Did some legal research:

First of all, and perhaps the most important, (the liberals in the media don't want you to know this), The Supreme court did not rule in Lawrence V Texas that there is a "Fundamental Right" to homosexual sodomy. In fact this is one portion of the Bowers V Hardwick ruling that was left intact. In that case the court ruled:The Constitution does not confer a fundamental right upon homosexuals to engage in sodomy. None of the fundamental rights announced in this Court's prior cases involving family relationships, marriage, or procreation bear any resemblance to the right asserted in this case. And any claim that those cases stand for the proposition that any kind of private sexual conduct between consenting adults is constitutionally insulated from state proscription is unsupportable. Pp. 190-191.

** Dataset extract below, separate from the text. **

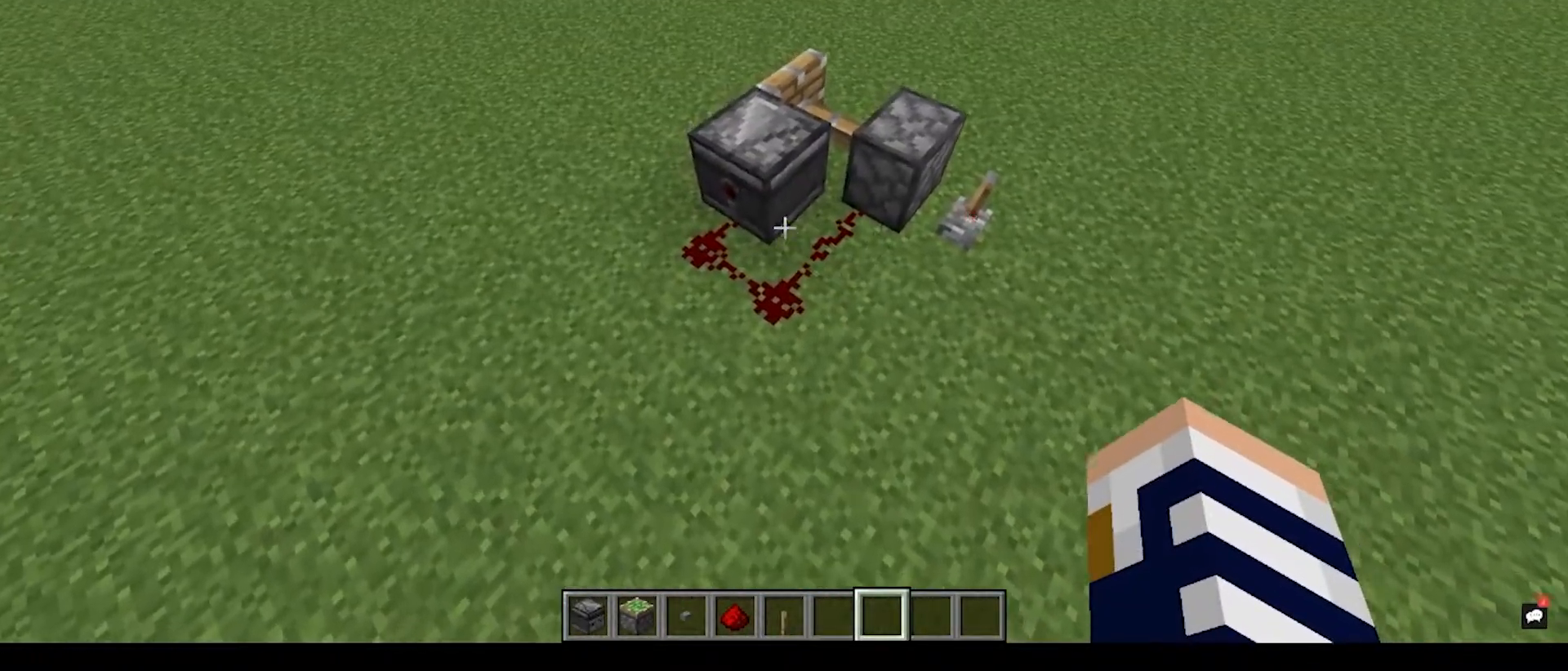
{"keys": ["d"], "mouse": [], "events": [[133, "w", "up"], [300, "d", "down"], [300, "s", "down"], [450, "s", "up"]]}
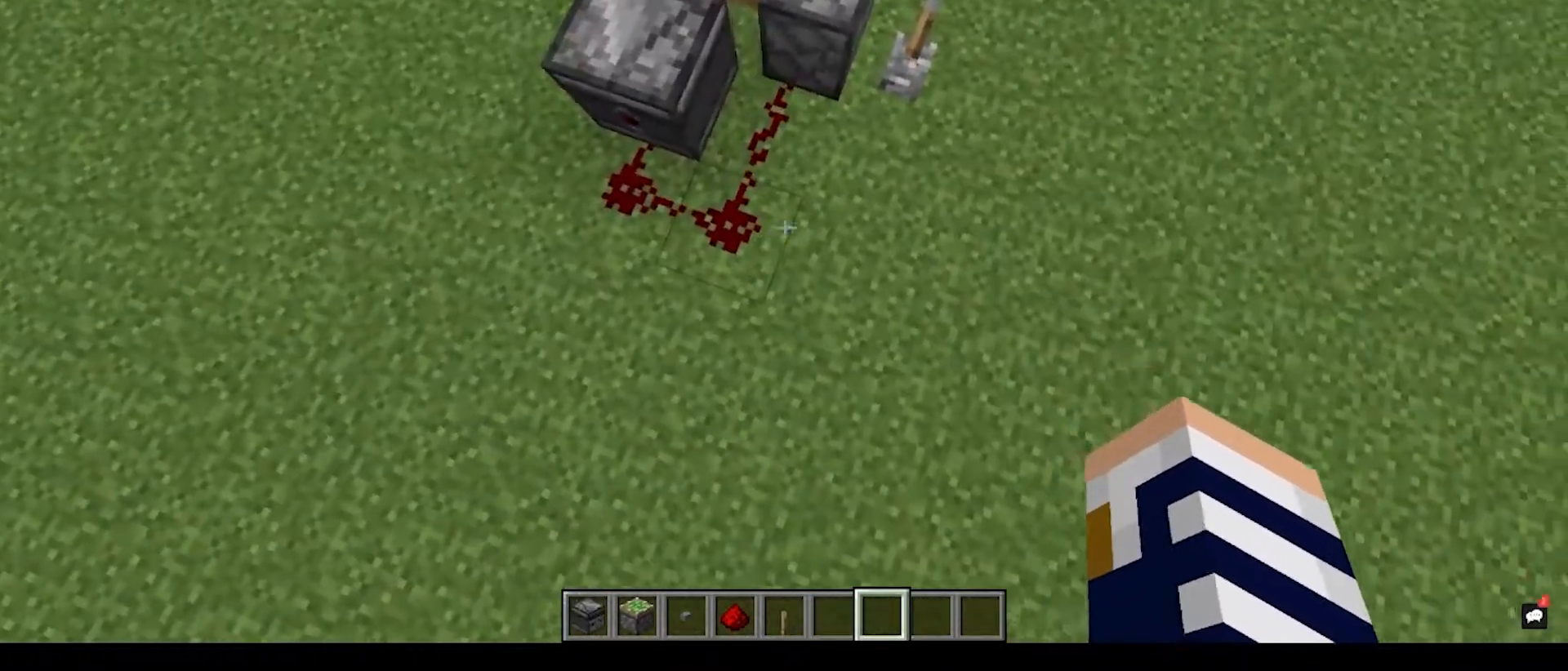
{"keys": ["a"], "mouse": [], "events": [[183, "d", "up"], [300, "a", "down"]]}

In order for something to be found a "Fundamental Right" and therefore be subject to a much higher standard of review (Strict Scrutiny) it must be "Some principle so rooted in the traditions and conscience of the people as to be ranked as fundamental." Snyder V Commonwealth of Massachusetts, 291 US 97 (1934).

This standard was upheld more recently in Reno V Flores 507 US 292 (1993) where again the court ruled that a Fundamental Right must be considered "So rooted in the traditions and conscience of our people as to be ranked as fundamental."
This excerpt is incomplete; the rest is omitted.